Southern California Review of Law and Social Justice
- Discipline: Law
- Language: English

Publication details
- Former names: Southern California Review of Law & Women's Studies
- History: 1992; 34 years ago – present
- Publisher: University of Southern California (United States)
- Frequency: Triannual

Standard abbreviations
- Bluebook: S. Cal. Rev. L. & Soc. Just.
- ISO 4: South. Calif. Rev. Law Soc. Justice

Indexing
- ISSN: 1935-2778
- LCCN: 2006250010
- OCLC no.: 70252219

Links
- Journal homepage; Online archive;

= Southern California Review of Law and Social Justice =

The Southern California Review of Law and Social Justice is an honors journal of legal scholarship that examines issues at the intersection of social justice and the law published by an independent student group at the USC Gould School of Law.

==Introduction==
The Southern California Review of Law and Social Justice (RLSJ) promotes the discussion and examination of issues lying at the intersection of social justice and the law.
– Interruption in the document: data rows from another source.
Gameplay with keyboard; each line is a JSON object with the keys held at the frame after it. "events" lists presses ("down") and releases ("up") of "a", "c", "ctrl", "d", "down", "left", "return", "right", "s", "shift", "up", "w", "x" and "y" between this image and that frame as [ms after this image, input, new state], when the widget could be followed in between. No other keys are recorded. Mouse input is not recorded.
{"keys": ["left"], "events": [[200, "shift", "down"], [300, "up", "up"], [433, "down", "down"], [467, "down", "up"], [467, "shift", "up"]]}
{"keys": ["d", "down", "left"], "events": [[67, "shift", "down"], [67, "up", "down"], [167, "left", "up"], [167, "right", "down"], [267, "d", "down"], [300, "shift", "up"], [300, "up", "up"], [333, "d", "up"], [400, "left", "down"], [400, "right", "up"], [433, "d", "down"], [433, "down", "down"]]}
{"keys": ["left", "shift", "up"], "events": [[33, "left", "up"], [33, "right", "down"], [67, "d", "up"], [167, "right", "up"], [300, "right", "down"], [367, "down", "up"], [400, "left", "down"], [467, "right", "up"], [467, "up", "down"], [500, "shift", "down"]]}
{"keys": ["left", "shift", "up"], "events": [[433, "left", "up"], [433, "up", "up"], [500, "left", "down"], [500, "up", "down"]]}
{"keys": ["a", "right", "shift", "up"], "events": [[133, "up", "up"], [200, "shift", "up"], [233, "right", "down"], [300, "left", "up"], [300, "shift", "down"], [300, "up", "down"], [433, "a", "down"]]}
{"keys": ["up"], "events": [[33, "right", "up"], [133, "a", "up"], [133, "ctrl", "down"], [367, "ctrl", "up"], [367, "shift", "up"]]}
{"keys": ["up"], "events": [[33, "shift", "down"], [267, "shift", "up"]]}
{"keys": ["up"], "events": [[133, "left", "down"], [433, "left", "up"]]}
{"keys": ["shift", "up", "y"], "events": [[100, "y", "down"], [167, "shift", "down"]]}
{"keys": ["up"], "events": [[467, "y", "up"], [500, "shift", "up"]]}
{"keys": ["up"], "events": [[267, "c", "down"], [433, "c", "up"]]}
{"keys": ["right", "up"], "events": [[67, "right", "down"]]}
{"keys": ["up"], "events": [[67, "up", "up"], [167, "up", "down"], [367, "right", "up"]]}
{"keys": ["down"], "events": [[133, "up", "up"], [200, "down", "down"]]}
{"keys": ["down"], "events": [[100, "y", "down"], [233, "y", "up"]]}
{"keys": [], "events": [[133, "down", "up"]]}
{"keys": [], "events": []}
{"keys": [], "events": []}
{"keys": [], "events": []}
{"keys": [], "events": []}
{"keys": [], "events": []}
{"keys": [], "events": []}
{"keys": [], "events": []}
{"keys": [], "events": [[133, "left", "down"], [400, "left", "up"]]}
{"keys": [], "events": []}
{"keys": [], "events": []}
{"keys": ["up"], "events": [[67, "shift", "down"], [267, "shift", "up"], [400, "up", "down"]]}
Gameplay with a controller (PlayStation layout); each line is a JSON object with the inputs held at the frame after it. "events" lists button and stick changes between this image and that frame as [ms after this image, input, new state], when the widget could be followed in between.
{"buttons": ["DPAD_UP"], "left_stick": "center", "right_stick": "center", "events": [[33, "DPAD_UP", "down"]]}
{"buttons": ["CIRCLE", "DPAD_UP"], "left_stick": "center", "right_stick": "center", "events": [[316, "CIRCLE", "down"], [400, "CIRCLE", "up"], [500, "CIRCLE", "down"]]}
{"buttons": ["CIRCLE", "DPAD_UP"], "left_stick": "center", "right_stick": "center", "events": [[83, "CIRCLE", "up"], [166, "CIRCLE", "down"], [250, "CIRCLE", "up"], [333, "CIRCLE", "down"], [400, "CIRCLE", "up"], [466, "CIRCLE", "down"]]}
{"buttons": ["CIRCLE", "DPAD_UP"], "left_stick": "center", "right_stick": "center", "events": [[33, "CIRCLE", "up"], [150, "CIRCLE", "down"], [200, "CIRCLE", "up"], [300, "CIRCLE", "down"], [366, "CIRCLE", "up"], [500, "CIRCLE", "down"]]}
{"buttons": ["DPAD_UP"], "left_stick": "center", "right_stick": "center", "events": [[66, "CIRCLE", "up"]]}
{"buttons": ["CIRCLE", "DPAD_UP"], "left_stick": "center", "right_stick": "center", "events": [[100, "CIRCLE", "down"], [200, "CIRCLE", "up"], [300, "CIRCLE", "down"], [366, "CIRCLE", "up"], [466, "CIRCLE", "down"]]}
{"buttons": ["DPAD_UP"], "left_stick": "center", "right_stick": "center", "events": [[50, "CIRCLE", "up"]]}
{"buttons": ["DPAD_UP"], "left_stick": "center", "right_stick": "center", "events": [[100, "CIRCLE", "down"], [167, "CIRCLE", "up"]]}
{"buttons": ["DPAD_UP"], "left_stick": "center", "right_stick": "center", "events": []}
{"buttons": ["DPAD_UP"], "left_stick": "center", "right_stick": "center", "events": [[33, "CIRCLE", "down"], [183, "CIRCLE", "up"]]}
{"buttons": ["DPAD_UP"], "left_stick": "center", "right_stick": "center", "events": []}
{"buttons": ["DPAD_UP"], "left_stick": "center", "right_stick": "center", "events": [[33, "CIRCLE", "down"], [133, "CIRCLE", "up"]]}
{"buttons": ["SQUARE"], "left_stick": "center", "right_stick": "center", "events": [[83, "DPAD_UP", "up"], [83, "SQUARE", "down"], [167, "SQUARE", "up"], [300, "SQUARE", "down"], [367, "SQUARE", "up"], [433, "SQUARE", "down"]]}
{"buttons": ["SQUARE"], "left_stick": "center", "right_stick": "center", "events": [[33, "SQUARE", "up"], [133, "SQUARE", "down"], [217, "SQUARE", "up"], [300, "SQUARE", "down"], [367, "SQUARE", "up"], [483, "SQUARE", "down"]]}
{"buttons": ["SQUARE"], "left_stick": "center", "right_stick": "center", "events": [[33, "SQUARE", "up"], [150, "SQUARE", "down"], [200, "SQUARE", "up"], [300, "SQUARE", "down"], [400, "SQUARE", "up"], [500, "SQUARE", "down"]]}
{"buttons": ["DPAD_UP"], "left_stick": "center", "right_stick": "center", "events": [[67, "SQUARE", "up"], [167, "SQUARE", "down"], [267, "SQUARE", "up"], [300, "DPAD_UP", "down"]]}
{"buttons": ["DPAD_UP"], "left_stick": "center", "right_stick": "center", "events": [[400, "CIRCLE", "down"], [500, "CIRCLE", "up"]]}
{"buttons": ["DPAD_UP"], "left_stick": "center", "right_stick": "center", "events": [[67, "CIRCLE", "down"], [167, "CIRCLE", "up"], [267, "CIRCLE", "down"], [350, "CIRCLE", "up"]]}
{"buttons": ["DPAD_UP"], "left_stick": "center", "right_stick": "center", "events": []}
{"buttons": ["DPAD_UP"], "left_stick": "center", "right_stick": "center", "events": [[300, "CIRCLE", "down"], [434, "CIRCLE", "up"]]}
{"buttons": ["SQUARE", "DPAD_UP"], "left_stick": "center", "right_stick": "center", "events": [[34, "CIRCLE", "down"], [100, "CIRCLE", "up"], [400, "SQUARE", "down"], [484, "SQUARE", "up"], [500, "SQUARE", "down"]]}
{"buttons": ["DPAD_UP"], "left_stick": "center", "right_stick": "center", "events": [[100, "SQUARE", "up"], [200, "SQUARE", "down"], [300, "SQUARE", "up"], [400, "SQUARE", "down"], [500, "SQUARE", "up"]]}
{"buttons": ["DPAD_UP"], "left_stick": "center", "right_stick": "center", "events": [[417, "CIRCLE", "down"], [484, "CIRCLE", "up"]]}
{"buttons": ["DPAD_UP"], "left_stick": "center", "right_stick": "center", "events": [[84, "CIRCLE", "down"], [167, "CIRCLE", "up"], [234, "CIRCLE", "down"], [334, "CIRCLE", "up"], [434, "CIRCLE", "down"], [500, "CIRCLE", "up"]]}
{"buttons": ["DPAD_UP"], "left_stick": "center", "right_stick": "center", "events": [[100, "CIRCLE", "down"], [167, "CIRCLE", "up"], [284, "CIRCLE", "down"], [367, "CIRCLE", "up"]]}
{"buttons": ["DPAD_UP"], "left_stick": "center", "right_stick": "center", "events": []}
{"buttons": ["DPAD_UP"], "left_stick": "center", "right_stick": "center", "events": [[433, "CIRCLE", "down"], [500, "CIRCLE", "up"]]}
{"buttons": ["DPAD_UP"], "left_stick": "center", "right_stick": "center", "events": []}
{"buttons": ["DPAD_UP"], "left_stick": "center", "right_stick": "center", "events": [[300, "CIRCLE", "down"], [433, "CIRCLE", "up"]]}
RLSJ publishes legal narratives and analyses of case law and legislation that address the law's interaction with historically underrepresented groups and highlight the law's potential as an instrument of positive social change. These narratives and analyses borrow from the perspectives of a wide range of disciplines. The goal of RLSJ is to influence the development of the law in ways that encourage full and equal participation of all people in politics and society.